German politician (born 1966)

Jürgen Lenders (born 20 April 1966 in Krefeld, North Rhine-Westphalia) is a German politician for the FDP and has been a member of the German Bundestag, the federal parliament, from 2021 to 2025. He was a member of the state parliament of Hessen from 2008 to 2021.

==Education and profession==
After graduating from secondary school, Lenders trained as a tradesman in the electrical trade. Following his military service, he returned to his old company and later worked as head of purchasing for a shopfitting company. In 1994, he started his own business.

==Political career==
Lenders has been a member of the FDP since 1995 holding various board positions. Lenders is the founding chairman of the district association of the Young Liberals (JuLis) and has been the district chairman of the FDP in the Fulda district since 1997. From 2001 to 2005 he was a member of the FDP state executive committee. Since 2010, he has been the chairman of the FDP district association for northern and eastern Hessen. Lenders was a local councillor in the Fulda city parliament from 2003 to 2011, leading the FDP parliamentary group from 2004 to 2011. In the 2008 Hessian state elections on 27 January 2008, Jürgen Lenders became a member of the Hessen state parliament and was economic policy spokesman and treasurer of the FDP state parliamentary group. In the 2013 Hessian state elections, he stood in the constituency of Fulda I, as before in 1999, 2003, 2008 and 2009 when he was defeated in each case by Walter Arnold (CDU). However, on this occasion he succeeded in re-entering the state parliament via a party list position. He again became economic policy spokesman, transport policy spokesman and deputy parliamentary group chairman. He also ran in the 2018 Hessian state election in the constituency of Fulda I, this time losing to the new CDU candidate Thomas Hering.

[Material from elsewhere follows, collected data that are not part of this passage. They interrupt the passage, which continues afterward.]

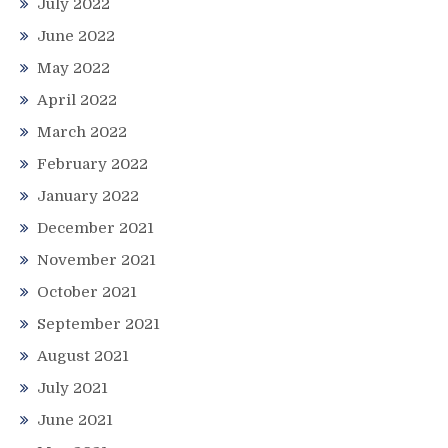
July 2022
June 2022
May 2022
April 2022
March 2022
February 2022
January 2022
December 2021
November 2021
October 2021
September 2021
August 2021
July 2021
June 2021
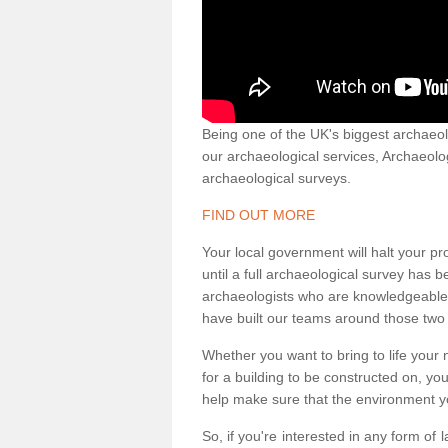
Being one of the UK's biggest archaeol
our archaeological services, Archaeol
archaeological surveys.
FIND OUT MORE
Your local government will halt your pr
until a full archaeological survey has b
archaeologists who are knowledgeable an
have built our teams around those two 
Whether you want to bring to life your n
for a building to be constructed on, yo
help make sure that the environment yo
So, if you're interested in any form of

From 2015 to 2021, he was parliamentary manager of the FDP parliamentary group. He is a member of the Main Committee and deputy member of the Investigation Committee 20/1 (Dr. Walter Lübcke) since June 30, 2020.

At the federal level, Lenders is an assessor on the federal executive committee of the Liberal Gays and Lesbians (LiSL) and head of the working group Economy, small and medium-sized businesses and tourism of the parliamentary group conference.

===Member of the German Parliament, 2021–2025===
Lenders was elected to the Bundestag in the 2021 German federal election, gaining a seat in the Bundestag via a list mandate. Subsequently he resigned from his state parliament mandate opening the way for his successor Lisa Deißler. 2021.

In parliament, Lenders served as a member of the Transport Committee.

In September 2024, Lenders announced that he would not stand in the 2025 federal elections but instead resign from active politics by the end of the parliamentary term.

==Other activities==
From 1998 to 2011, Lenders was the 1st Chairman of the Fulda City Marketing Association Fulda and is now Honorary Chairman. From 2002 to 2011, Jürgen Lenders was an honorary judge at the Social Court of Fulda.

==Personal life==
Lenders has lived in a registered civil partnership since 2010.